### EXERCISE OBJECTIVE
Copy every line of the records below without changing a single character.

(Stored items)
* * *

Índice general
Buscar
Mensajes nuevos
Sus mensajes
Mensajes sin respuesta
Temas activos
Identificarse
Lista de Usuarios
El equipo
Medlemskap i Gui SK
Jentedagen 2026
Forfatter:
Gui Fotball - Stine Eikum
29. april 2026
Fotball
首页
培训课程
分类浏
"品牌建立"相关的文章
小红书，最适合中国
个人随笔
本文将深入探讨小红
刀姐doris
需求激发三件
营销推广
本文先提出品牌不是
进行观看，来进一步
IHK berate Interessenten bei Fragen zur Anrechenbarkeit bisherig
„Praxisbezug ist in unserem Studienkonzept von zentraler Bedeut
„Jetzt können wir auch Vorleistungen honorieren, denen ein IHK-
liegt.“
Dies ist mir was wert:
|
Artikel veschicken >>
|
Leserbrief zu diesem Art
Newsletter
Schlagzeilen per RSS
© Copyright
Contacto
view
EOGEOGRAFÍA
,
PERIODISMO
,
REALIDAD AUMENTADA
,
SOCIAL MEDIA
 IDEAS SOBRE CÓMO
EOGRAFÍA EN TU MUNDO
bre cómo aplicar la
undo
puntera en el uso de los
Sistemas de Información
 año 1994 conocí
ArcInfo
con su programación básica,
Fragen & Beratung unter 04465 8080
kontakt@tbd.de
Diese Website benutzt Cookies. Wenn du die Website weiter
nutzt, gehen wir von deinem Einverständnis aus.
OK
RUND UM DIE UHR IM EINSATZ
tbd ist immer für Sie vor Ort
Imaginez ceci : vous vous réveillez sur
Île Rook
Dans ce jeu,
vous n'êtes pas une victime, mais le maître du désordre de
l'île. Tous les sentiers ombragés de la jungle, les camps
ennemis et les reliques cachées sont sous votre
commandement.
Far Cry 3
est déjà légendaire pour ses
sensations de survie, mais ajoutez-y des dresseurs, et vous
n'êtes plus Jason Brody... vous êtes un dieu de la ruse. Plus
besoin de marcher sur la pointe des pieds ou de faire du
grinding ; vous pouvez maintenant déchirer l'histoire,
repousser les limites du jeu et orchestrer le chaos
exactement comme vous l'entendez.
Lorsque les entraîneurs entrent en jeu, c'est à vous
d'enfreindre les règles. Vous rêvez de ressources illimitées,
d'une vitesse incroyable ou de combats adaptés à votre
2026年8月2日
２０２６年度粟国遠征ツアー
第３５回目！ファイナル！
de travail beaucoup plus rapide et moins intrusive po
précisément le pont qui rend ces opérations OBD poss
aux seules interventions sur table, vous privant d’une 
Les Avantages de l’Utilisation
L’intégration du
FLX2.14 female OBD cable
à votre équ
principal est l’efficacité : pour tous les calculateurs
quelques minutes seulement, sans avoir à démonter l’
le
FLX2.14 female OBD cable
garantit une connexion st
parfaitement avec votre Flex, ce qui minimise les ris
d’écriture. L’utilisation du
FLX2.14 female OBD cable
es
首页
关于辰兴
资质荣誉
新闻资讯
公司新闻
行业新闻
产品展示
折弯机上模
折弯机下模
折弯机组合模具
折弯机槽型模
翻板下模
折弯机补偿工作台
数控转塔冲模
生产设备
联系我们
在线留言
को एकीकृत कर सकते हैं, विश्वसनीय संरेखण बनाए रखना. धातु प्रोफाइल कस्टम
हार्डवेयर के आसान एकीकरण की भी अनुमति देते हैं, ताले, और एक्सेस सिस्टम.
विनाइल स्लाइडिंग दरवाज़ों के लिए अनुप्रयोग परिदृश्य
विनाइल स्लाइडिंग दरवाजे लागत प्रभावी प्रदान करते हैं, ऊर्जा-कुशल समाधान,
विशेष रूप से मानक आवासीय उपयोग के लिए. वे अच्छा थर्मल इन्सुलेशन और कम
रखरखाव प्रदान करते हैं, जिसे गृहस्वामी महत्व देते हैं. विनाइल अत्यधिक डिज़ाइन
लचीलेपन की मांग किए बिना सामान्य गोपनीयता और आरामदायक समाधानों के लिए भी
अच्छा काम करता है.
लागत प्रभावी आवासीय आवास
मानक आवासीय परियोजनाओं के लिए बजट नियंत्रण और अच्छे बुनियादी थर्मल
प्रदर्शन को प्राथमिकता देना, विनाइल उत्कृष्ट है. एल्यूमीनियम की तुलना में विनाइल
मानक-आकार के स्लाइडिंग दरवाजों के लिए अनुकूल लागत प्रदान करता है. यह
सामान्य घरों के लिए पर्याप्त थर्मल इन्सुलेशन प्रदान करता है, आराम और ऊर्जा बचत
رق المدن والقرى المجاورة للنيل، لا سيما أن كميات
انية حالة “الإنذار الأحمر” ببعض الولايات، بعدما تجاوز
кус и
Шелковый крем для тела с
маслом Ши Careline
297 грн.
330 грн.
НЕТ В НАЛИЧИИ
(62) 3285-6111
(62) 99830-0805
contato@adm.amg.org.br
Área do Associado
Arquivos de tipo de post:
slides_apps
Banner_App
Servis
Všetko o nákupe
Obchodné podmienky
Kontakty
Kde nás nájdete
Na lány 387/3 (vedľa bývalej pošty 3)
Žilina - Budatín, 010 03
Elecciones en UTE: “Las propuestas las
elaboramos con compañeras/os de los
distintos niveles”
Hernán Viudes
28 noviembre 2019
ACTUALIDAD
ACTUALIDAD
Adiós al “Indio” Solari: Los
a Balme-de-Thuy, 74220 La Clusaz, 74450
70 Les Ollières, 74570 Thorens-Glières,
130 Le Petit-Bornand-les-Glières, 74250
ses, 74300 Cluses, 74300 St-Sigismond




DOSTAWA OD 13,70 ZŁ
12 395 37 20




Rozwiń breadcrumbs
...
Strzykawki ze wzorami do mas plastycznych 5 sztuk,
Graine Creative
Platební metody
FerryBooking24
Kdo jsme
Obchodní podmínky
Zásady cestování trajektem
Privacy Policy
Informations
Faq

* * *

### EXPECTED OUTPUT
Índice general
Buscar
Mensajes nuevos
Sus mensajes
Mensajes sin respuesta
Temas activos
Identificarse
Lista de Usuarios
El equipo
Medlemskap i Gui SK
Jentedagen 2026
Forfatter:
Gui Fotball - Stine Eikum
29. april 2026
Fotball
首页
培训课程
分类浏
"品牌建立"相关的文章
小红书，最适合中国
个人随笔
本文将深入探讨小红
刀姐doris
需求激发三件
营销推广
本文先提出品牌不是
进行观看，来进一步
IHK berate Interessenten bei Fragen zur Anrechenbarkeit bisherig
„Praxisbezug ist in unserem Studienkonzept von zentraler Bedeut
„Jetzt können wir auch Vorleistungen honorieren, denen ein IHK-
liegt.“
Dies ist mir was wert:
|
Artikel veschicken >>
|
Leserbrief zu diesem Art
Newsletter
Schlagzeilen per RSS
© Copyright
Contacto
view
EOGEOGRAFÍA
,
PERIODISMO
,
REALIDAD AUMENTADA
,
SOCIAL MEDIA
 IDEAS SOBRE CÓMO
EOGRAFÍA EN TU MUNDO
bre cómo aplicar la
undo
puntera en el uso de los
Sistemas de Información
 año 1994 conocí
ArcInfo
con su programación básica,
Fragen & Beratung unter 04465 8080
kontakt@tbd.de
Diese Website benutzt Cookies. Wenn du die Website weiter
nutzt, gehen wir von deinem Einverständnis aus.
OK
RUND UM DIE UHR IM EINSATZ
tbd ist immer für Sie vor Ort
Imaginez ceci : vous vous réveillez sur
Île Rook
Dans ce jeu,
vous n'êtes pas une victime, mais le maître du désordre de
l'île. Tous les sentiers ombragés de la jungle, les camps
ennemis et les reliques cachées sont sous votre
commandement.
Far Cry 3
est déjà légendaire pour ses
sensations de survie, mais ajoutez-y des dresseurs, et vous
n'êtes plus Jason Brody... vous êtes un dieu de la ruse. Plus
besoin de marcher sur la pointe des pieds ou de faire du
grinding ; vous pouvez maintenant déchirer l'histoire,
repousser les limites du jeu et orchestrer le chaos
exactement comme vous l'entendez.
Lorsque les entraîneurs entrent en jeu, c'est à vous
d'enfreindre les règles. Vous rêvez de ressources illimitées,
d'une vitesse incroyable ou de combats adaptés à votre
2026年8月2日
２０２６年度粟国遠征ツアー
第３５回目！ファイナル！
de travail beaucoup plus rapide et moins intrusive po
précisément le pont qui rend ces opérations OBD poss
aux seules interventions sur table, vous privant d’une 
Les Avantages de l’Utilisation
L’intégration du
FLX2.14 female OBD cable
à votre équ
principal est l’efficacité : pour tous les calculateurs
quelques minutes seulement, sans avoir à démonter l’
le
FLX2.14 female OBD cable
garantit une connexion st
parfaitement avec votre Flex, ce qui minimise les ris
d’écriture. L’utilisation du
FLX2.14 female OBD cable
es
首页
关于辰兴
资质荣誉
新闻资讯
公司新闻
行业新闻
产品展示
折弯机上模
折弯机下模
折弯机组合模具
折弯机槽型模
翻板下模
折弯机补偿工作台
数控转塔冲模
生产设备
联系我们
在线留言
को एकीकृत कर सकते हैं, विश्वसनीय संरेखण बनाए रखना. धातु प्रोफाइल कस्टम
हार्डवेयर के आसान एकीकरण की भी अनुमति देते हैं, ताले, और एक्सेस सिस्टम.
विनाइल स्लाइडिंग दरवाज़ों के लिए अनुप्रयोग परिदृश्य
विनाइल स्लाइडिंग दरवाजे लागत प्रभावी प्रदान करते हैं, ऊर्जा-कुशल समाधान,
विशेष रूप से मानक आवासीय उपयोग के लिए. वे अच्छा थर्मल इन्सुलेशन और कम
रखरखाव प्रदान करते हैं, जिसे गृहस्वामी महत्व देते हैं. विनाइल अत्यधिक डिज़ाइन
लचीलेपन की मांग किए बिना सामान्य गोपनीयता और आरामदायक समाधानों के लिए भी
अच्छा काम करता है.
लागत प्रभावी आवासीय आवास
मानक आवासीय परियोजनाओं के लिए बजट नियंत्रण और अच्छे बुनियादी थर्मल
प्रदर्शन को प्राथमिकता देना, विनाइल उत्कृष्ट है. एल्यूमीनियम की तुलना में विनाइल
मानक-आकार के स्लाइडिंग दरवाजों के लिए अनुकूल लागत प्रदान करता है. यह
सामान्य घरों के लिए पर्याप्त थर्मल इन्सुलेशन प्रदान करता है, आराम और ऊर्जा बचत
رق المدن والقرى المجاورة للنيل، لا سيما أن كميات
انية حالة “الإنذار الأحمر” ببعض الولايات، بعدما تجاوز
кус и
Шелковый крем для тела с
маслом Ши Careline
297 грн.
330 грн.
НЕТ В НАЛИЧИИ
(62) 3285-6111
(62) 99830-0805
contato@adm.amg.org.br
Área do Associado
Arquivos de tipo de post:
slides_apps
Banner_App
Servis
Všetko o nákupe
Obchodné podmienky
Kontakty
Kde nás nájdete
Na lány 387/3 (vedľa bývalej pošty 3)
Žilina - Budatín, 010 03
Elecciones en UTE: “Las propuestas las
elaboramos con compañeras/os de los
distintos niveles”
Hernán Viudes
28 noviembre 2019
ACTUALIDAD
ACTUALIDAD
Adiós al “Indio” Solari: Los
a Balme-de-Thuy, 74220 La Clusaz, 74450
70 Les Ollières, 74570 Thorens-Glières,
130 Le Petit-Bornand-les-Glières, 74250
ses, 74300 Cluses, 74300 St-Sigismond




DOSTAWA OD 13,70 ZŁ
12 395 37 20




Rozwiń breadcrumbs
...
Strzykawki ze wzorami do mas plastycznych 5 sztuk,
Graine Creative
Platební metody
FerryBooking24
Kdo jsme
Obchodní podmínky
Zásady cestování trajektem
Privacy Policy
Informations
Faq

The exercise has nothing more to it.